Start of Available records
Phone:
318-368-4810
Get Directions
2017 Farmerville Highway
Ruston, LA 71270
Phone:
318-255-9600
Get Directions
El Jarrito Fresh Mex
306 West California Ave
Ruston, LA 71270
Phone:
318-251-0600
End of Available records
Start of Available records
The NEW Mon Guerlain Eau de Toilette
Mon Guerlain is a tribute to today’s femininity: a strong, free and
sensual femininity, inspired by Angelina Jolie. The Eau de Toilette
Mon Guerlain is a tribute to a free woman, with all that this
End of Available records
Start of Available records
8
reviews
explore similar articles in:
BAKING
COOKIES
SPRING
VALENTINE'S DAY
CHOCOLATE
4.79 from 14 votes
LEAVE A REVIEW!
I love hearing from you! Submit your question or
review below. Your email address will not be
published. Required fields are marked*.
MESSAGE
End of Available records
§ **Directions**
Convert everything in the data from the line containing "The NEW Mon Guerlain Eau de Toilette" down to the line containing "Mon Guerlain is a tribute to a", both included, into a JSON list of strings with one string per line and blank lines left out.

§ **Exercise response**
[
  "The NEW Mon Guerlain Eau de Toilette",
  "Mon Guerlain is a tribute to today’s femininity: a strong, free and",
  "sensual femininity, inspired by Angelina Jolie. The Eau de Toilette",
  "Mon Guerlain is a tribute to a free woman, with all that this"
]